EXERCISE: Count up the lines below where the word "Montreuil" shows up, and respond with the number alone.

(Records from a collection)
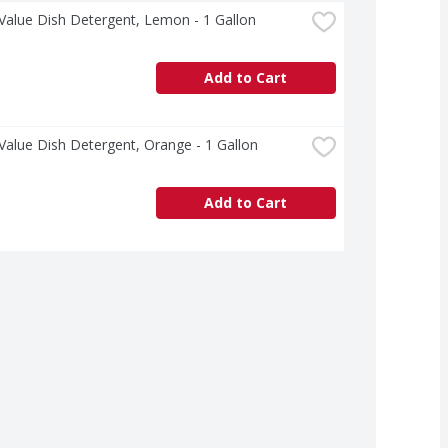
Value Dish Detergent, Lemon - 1 Gallon
Add to Cart
Value Dish Detergent, Orange - 1 Gallon
Add to Cart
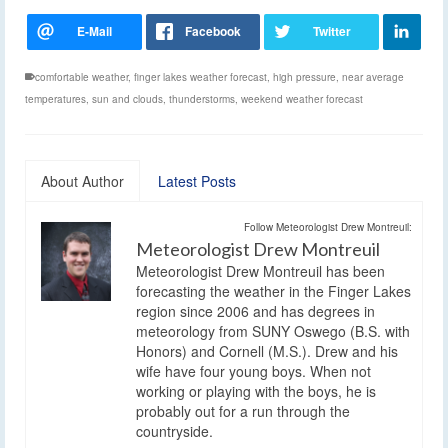
comfortable weather
,
finger lakes weather forecast
,
high pressure
,
near average
temperatures
,
sun and clouds
,
thunderstorms
,
weekend weather forecast
About Author
Latest Posts
Follow Meteorologist Drew Montreuil:
Meteorologist Drew Montreuil
Meteorologist Drew Montreuil has been
forecasting the weather in the Finger Lakes
region since 2006 and has degrees in
meteorology from SUNY Oswego (B.S. with
Honors) and Cornell (M.S.). Drew and his
wife have four young boys. When not
working or playing with the boys, he is
probably out for a run through the
countryside.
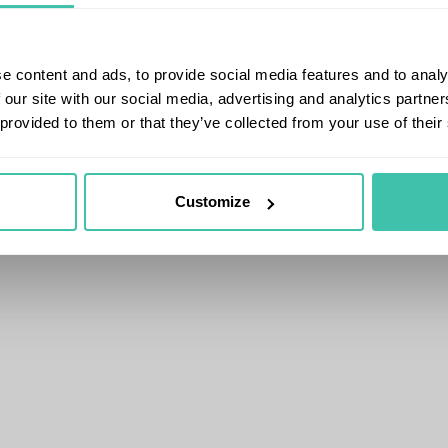
e content and ads, to provide social media features and to analy
 our site with our social media, advertising and analytics partn
 provided to them or that they’ve collected from your use of their
Customize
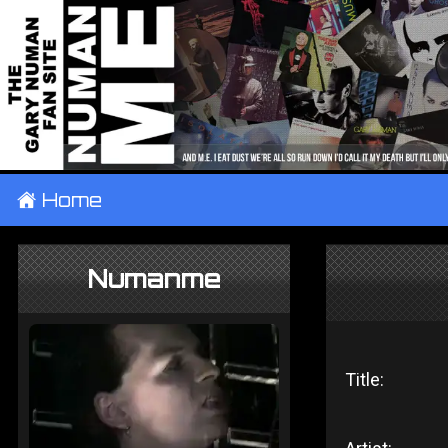
±
Home
Numanme
Title:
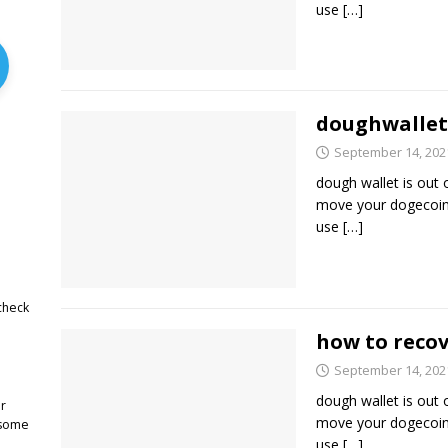
use
[…]
doughwallet
September 14, 202
dough wallet is out 
move your dogecoin 
use
[…]
check
how to recov
September 14, 202
dough wallet is out 
r
move your dogecoin 
 some
use
[…]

RESPONSE TO THE EXERCISE: 3